Несколько десятков минут мы летели в прозрачном арктическом воздухе. Слева из океана, нахохлившись, вздымалась Гренландия. Но нам уже не надо было опасаться ее грозных береговых скал. Внизу сквозь окна в облаках виднелась колышущаяся поверхность океана. Теперь и я понял, почему так часто говорят: «седой океан». Речь идет не о почтенном возрасте. Рассматривая необъятную бушующую водную стихию, мы заметили, что она действительно седая. К моему большому удивлению, бесконечные маленькие волны с белыми гребнями бежали поперек движения больших волн. Постоянное столкновение этих волн и было причиной того, что необъятное водное пространство беспрестанно пенилось.
— Товарищ командир, — прервал мои раздумья голос Кожина, — пассажиры спрашивают, скоро ли мы увидим Гренландию?
— Уже видна. Смотрите вперед налево.
Все собрались у окон. Зрелище было действительно сказочным. Ослепительно белые вершины и горные хребты самого большого острова в мире искрились, словно покрытые огромными бриллиантовыми блестками.
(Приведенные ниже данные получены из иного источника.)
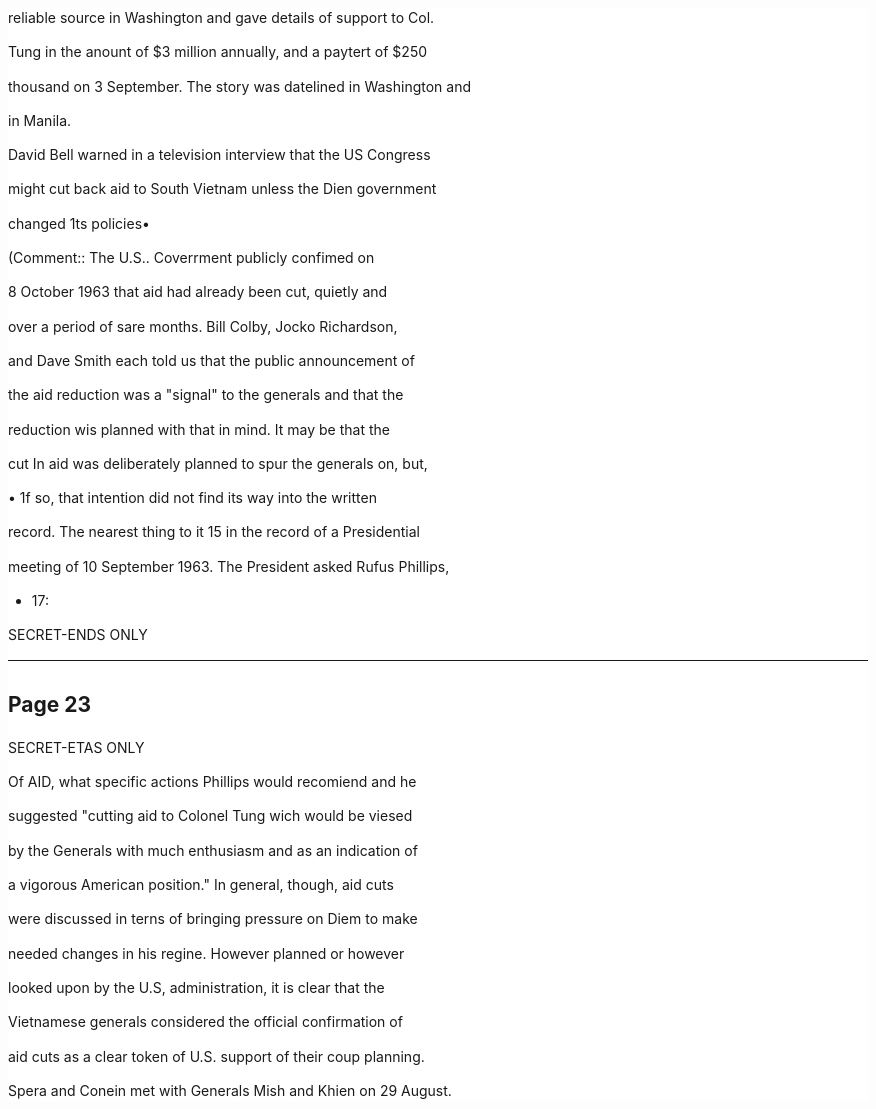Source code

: reliable source in Washington and gave details of support to Col.

Tung in the anount of $3 million annually, and a paytert of $250

thousand on 3 September. The story was datelined in Washington and

in Manila.

David Bell warned in a television interview that the US Congress

might cut back aid to South Vietnam unless the Dien government

changed 1ts policies•

(Comment:: The U.S.. Coverrment publicly confimed on

8 October 1963 that aid had already been cut, quietly and

over a period of sare months. Bill Colby, Jocko Richardson,

and Dave Smith each told us that the public announcement of

the aid reduction was a "signal" to the generals and that the

reduction wis planned with that in mind. It may be that the

cut In aid was deliberately planned to spur the generals on, but,

• 1f so, that intention did not find its way into the written

record. The nearest thing to it 15 in the record of a Presidential

meeting of 10 September 1963. The President asked Rufus Phillips,

- 17:

SECRET-ENDS ONLY

---

## Page 23

SECRET-ETAS ONLY

Of AID, what specific actions Phillips would recomiend and he

suggested "cutting aid to Colonel Tung wich would be viesed

by the Generals with much enthusiasm and as an indication of

a vigorous American position." In general, though, aid cuts

were discussed in terns of bringing pressure on Diem to make

needed changes in his regine. However planned or however

looked upon by the U.S, administration, it is clear that the

Vietnamese generals considered the official confirmation of

aid cuts as a clear token of U.S. support of their coup planning.

Spera and Conein met with Generals Mish and Khien on 29 August.
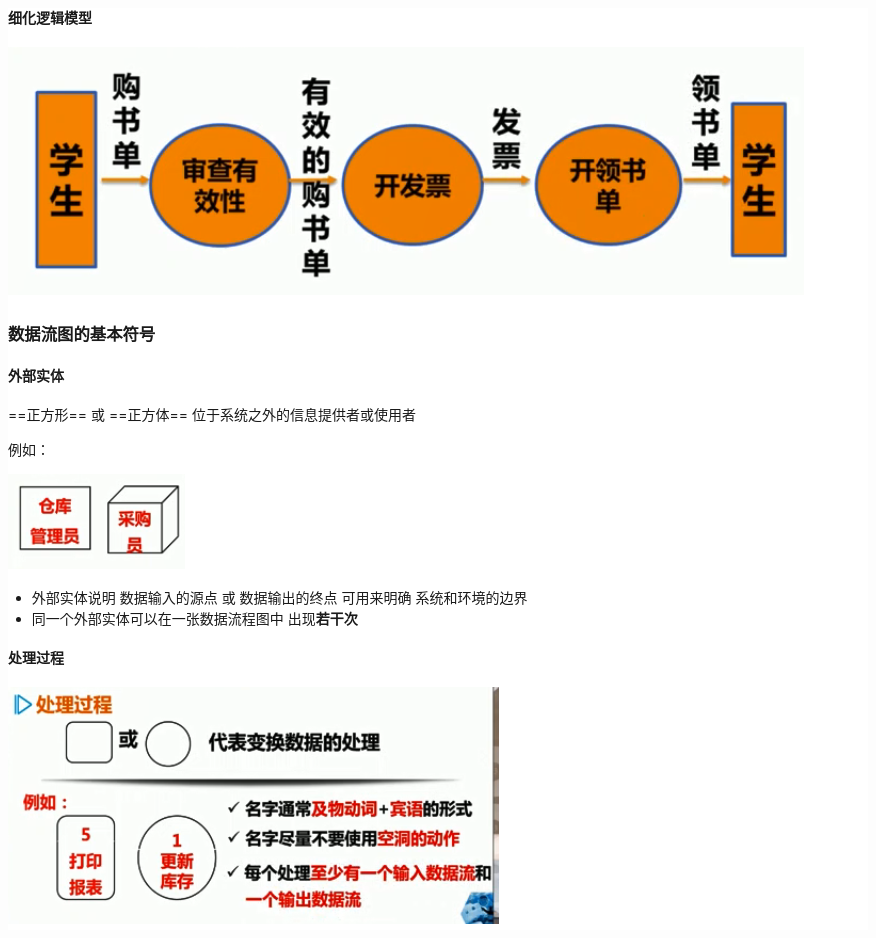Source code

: #### 细化逻辑模型



![image-20200505172913124](2.需求分析.assets/image-20200505172913124.png)



### 数据流图的基本符号

#### 外部实体

==正方形== 或 ==正方体== 位于系统之外的信息提供者或使用者

例如：

![image-20200505173054764](2.需求分析.assets/image-20200505173054764.png)

* 外部实体说明 数据输入的源点 或 数据输出的终点 可用来明确 系统和环境的边界
* 同一个外部实体可以在一张数据流程图中 出现**若干次**

#### 处理过程

![image-20200505173247146](2.需求分析.assets/image-20200505173247146.png)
Синевато-зеленые ледники, похожие на гигантские ледяные языки, опускались вниз до уреза воды, а оттуда, невидимками, — в глубину водяной стихии. Придет время, они обломятся под водой и устремятся наверх на поверхность воды в виде коварных айсбергов.
Айсберги раскачивались, будто исполинские яхты, двигаясь по ветру в просторы океана. Беда капитану, который вовремя не уступит им дорогу! Человечество до сих пор не забыло трагедию «Титаника» в роковую апрельскую ночь 1912 года. Подводная часть айсберга, будто гигантский нож, прорезала почти стометровую щель в стальном борту корабля-исполина… Океан поглотил свыше полутора тысяч человек с огромным пароходом, считавшимся непотопляемым.
Теперь полет проходил гладко. Хотя океан вскоре снова покрылся облачной пеленой, с Исландии регулярно поступали сводки погоды. Облачность там была 4–5 баллов.
Штепенко предложил завершающую часть маршрута лететь над облаками.
— Я выведу самолет точно на аэродром, — настаивал он. — Радиомаяк работает превосходно.
Вскоре его голос прозвучал снова:
— Надо бы немного снизиться — скоро аэродром. Радиосвязь была на этот раз действительно хорошей.
Штурманы тщательно следили за курсом, ориентируясь по солнцу, радиопеленгам и исландскому радиомаяку. Зона радиомаяка, широкая, как хорошее шоссе, привела нас прямо к месту назначения.
Поскольку над аэродромом в Рейкьявике установилась сплошная облачность, мы решили долететь до радиомаяка, а затем обратным курсом спуститься под облака. Это было единственно правильное решение, ибо только западная сторона аэродрома — океан — позволяла нам безопасно спуститься под облака. Выбор любого другого направления сулил столкновение со скрывавшимися в облаках горными вершинами.
Чем ближе к радиомаяку, тем сильнее сужалась зона его действия. Штурманы давали теперь поправки к курсу в пределах одного-двух градусов. Слышимость сигналов возрастала беспрестанно. И вдруг они исчезли совсем. Это означало, что самолет прилетел в «мертвый конус», находящийся как раз над маяком.